On 6/17/2013 5:09 PM, email@example.com wrote: > > "Nasser M. Abbasi" schrieb: >> >> On a related point, would you please help me understand how >> free version of reduce transformed >> >> arcsin(x)*log(x) >> >> to >> >> arcsin( sin(g0) ) * cos(g0) * log( sin(g0) ) >> >> by replacing x with sin(g0). >> >> i.e Where does cos(g0) term come from in the above transformation? >> >> Here is a link to the reduce trace for integral #1, which it >> could not do btw. And the above was the first step in the process. >> >> http://12000.org/my_notes/ten_hard_integrals/reduce_logs/1/HTML/trace_1.html >>
> > In the original INT(ASIN(x)*LN(x), x), Reduce makes the variable > substitution x = SIN(y), dx = COS(y)*dy (I've written y for g0).
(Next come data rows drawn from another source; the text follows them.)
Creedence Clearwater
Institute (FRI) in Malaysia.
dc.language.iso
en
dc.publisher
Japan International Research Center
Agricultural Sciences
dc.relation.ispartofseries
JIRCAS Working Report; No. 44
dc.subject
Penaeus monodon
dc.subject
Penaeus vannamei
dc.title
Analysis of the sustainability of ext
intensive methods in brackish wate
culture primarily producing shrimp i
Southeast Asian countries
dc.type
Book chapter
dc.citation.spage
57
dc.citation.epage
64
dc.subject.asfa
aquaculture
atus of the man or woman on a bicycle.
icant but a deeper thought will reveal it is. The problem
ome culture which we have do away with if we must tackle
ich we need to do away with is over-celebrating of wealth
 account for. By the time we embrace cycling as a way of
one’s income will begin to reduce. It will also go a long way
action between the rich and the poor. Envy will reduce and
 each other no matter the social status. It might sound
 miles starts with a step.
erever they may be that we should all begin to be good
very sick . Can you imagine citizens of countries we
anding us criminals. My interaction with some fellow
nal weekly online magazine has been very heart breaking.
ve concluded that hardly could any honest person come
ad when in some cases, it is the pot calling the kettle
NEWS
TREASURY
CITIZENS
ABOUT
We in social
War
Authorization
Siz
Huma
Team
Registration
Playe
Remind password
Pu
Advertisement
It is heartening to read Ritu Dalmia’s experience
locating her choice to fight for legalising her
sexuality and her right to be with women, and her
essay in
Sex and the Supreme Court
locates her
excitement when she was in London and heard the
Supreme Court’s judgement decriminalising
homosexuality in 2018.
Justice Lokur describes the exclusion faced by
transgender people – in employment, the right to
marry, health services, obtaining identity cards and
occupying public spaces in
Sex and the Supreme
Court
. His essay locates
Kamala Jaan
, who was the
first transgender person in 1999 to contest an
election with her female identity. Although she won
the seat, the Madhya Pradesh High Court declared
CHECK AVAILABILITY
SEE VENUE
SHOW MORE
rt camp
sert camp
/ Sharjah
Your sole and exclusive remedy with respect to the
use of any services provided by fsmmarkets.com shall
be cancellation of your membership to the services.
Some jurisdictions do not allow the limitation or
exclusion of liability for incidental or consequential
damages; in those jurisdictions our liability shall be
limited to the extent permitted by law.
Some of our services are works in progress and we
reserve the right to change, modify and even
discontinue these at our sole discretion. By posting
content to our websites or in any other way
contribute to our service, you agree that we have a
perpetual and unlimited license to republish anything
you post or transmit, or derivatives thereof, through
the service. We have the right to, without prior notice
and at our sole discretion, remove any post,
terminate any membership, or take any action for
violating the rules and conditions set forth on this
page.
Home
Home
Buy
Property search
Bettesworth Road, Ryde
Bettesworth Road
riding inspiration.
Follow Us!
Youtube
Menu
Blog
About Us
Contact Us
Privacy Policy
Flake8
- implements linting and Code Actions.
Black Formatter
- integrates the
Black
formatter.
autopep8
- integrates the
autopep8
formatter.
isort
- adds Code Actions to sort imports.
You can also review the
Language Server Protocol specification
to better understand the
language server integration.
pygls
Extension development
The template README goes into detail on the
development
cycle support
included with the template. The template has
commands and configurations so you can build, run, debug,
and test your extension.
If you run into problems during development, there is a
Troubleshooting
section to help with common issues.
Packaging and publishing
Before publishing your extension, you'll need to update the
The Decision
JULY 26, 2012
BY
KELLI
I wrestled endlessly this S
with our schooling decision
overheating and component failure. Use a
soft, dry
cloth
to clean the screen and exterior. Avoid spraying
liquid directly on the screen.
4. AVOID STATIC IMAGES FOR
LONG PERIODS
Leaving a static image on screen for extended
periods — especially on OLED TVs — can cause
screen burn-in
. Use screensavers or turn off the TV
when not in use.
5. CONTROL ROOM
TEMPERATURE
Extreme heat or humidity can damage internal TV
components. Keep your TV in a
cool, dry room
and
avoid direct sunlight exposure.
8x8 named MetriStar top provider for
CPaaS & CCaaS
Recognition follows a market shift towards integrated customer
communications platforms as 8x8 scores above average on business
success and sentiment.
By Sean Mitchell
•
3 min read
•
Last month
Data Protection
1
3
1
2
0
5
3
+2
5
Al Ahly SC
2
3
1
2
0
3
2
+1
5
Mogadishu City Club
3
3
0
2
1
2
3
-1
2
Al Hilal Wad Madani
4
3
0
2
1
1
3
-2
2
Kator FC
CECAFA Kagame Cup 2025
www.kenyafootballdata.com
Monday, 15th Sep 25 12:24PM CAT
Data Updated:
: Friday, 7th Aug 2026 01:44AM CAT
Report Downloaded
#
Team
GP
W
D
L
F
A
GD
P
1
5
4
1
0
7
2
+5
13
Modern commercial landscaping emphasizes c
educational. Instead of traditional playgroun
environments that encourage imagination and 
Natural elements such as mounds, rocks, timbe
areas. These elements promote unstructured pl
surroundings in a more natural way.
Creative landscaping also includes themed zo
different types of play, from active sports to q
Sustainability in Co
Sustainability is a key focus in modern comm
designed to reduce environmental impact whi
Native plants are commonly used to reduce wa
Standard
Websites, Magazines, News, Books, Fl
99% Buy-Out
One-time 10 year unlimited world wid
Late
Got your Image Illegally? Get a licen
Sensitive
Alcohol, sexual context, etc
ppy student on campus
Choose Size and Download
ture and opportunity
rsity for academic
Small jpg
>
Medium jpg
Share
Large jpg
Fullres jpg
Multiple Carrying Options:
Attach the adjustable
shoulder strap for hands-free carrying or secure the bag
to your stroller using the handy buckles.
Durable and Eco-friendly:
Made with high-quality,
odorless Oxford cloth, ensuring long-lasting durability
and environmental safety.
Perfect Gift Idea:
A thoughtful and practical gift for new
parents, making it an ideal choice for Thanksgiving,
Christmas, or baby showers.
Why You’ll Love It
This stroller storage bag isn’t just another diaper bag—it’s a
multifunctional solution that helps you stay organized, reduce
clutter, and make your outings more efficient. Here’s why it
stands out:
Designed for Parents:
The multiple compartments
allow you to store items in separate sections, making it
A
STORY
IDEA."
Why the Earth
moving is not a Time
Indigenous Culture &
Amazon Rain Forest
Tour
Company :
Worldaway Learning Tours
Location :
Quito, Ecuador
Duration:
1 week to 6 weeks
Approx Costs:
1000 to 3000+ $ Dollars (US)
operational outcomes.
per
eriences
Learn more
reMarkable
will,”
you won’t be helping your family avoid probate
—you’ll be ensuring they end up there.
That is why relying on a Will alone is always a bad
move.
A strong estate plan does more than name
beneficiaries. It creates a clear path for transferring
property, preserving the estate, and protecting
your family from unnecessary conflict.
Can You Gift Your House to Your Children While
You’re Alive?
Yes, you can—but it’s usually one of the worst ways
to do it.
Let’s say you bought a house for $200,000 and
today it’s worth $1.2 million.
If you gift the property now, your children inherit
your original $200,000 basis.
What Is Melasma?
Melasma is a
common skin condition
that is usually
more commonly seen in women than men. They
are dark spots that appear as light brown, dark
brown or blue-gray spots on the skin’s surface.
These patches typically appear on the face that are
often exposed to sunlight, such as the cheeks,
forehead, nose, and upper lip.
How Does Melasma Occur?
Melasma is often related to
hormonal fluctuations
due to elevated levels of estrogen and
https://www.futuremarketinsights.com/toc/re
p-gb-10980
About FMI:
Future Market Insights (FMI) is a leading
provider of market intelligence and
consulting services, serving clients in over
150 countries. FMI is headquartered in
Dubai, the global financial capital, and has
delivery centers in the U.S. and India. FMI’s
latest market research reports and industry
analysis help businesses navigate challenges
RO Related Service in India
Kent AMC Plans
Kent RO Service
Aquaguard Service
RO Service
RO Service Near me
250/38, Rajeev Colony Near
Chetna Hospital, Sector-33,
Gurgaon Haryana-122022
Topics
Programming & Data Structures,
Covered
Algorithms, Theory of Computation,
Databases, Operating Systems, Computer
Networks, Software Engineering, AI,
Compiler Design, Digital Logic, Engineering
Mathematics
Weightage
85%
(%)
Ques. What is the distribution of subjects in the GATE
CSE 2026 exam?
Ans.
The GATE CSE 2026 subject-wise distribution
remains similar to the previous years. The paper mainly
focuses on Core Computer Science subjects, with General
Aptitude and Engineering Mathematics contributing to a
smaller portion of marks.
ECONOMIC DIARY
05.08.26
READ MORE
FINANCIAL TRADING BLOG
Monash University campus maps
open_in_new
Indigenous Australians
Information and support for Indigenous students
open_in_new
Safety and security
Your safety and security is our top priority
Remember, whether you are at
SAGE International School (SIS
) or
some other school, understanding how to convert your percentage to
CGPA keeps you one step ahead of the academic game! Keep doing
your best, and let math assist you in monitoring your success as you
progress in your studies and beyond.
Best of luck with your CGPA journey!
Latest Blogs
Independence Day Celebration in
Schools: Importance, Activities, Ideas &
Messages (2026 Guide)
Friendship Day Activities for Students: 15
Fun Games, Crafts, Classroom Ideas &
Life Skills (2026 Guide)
So the > factor COS(y) just represents the derivative dx/dy that must be included > in the transformed integrand. >
Ah! Yes, ofcourse, but the trace was confusing. If you see, it says it was transforming arcsin(x)*log(x) and NOT arcsin(x)*log(x)*dx
If dx is included, then it works out. Ok, here it is step by step again.
given: I = arcsin(x) log(x) dx
let x=sin(y), then dx/dy=cos(y), or dx=cos(y)*dy hence I becomes
arcsin(sin(y)) log(sin(y) cos(y) dy
So it was the change from dx to dy which introduced the cos(y) term, that is what I overlooked since trace did not show dx in what it started with.